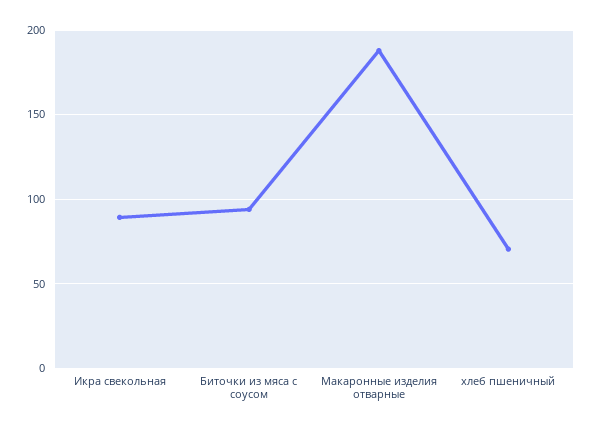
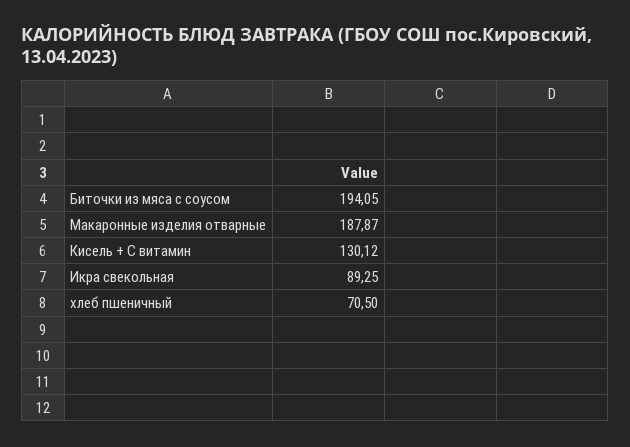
  {
    "Икра свекольная": 89.25,
-   "Биточки из мяса с соусом": 95,
+   "Биточки из мяса с соусом": 194.05,
    "Макаронные изделия отварные": 187.87,
-   "хлеб пшеничный": 70.5
+   "хлеб пшеничный": 70.5,
+   "Кисель + С витамин": 130.12
  }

^^^^^^^^^^^^^^^^

#### [Work to be completed]
Tell me how many lines of the data hold the word "Биточки", giving only the number.

#### [Solution to this exercise]
2